Les villes modernes produisent d’énormes volumes de boues d’épuration, un sous‑produit encombrant dont la gestion est coûteuse et dont l’élimination ou l’incinération comporte des risques. Cette étude explore une voie plus propre et plus utile : transformer ces boues en matériau de construction en les mélangeant avec des sous‑produits industriels et en utilisant des techniques informatiques avancées pour identifier les recettes les plus résistantes et les plus sûres. Pour le lecteur, c’est l’histoire de la façon dont la science des données et le recyclage des déchets peuvent s’allier pour lutter à la fois contre la pollution et la raréfaction des ressources.

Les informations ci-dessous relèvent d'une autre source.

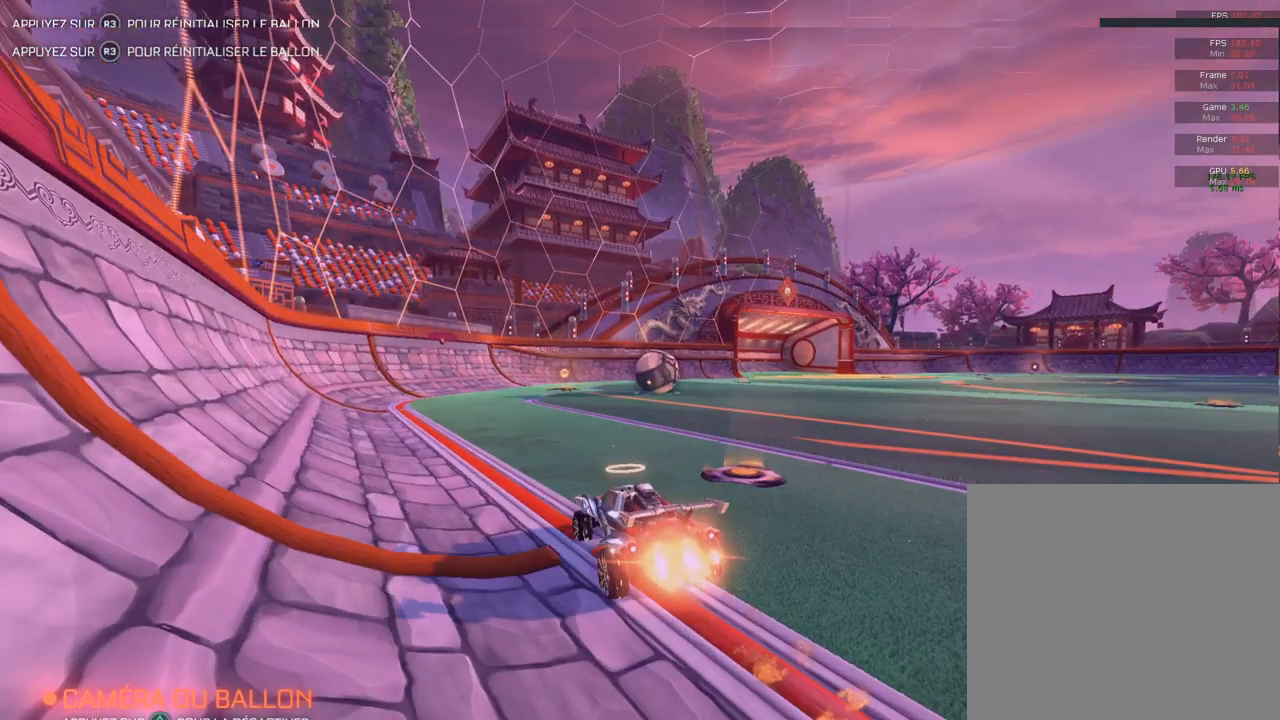
{"buttons": ["L2"], "left_stick": "right", "right_stick": "center", "events": [[83, "CIRCLE", "up"], [83, "left_stick", "right"], [417, "left_stick", "center"], [450, "R2", "up"], [467, "L2", "down"], [483, "left_stick", "right"]]}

Pourquoi les boues posent un problème urbain croissant

Les stations d’épuration séparent l’eau sale des résidus solides, laissant des boues riches en matière organique mais également chargées en eau et en contaminants. Les voies d’élimination traditionnelles, comme la mise en décharge ou l’incinération, peuvent dégager des odeurs, des gaz à effet de serre et des substances toxiques. Parallèlement, les travaux de construction consomment de grandes quantités d’argile et de ciment naturels. L’idée à l’origine de cette recherche est simple mais puissante : si les boues pouvaient être solidifiées de manière sûre en un matériau de construction de faible résistance, on pourrait réduire la pression sur les décharges et les carrières tout en diminuant l’empreinte environnementale du secteur du bâtiment.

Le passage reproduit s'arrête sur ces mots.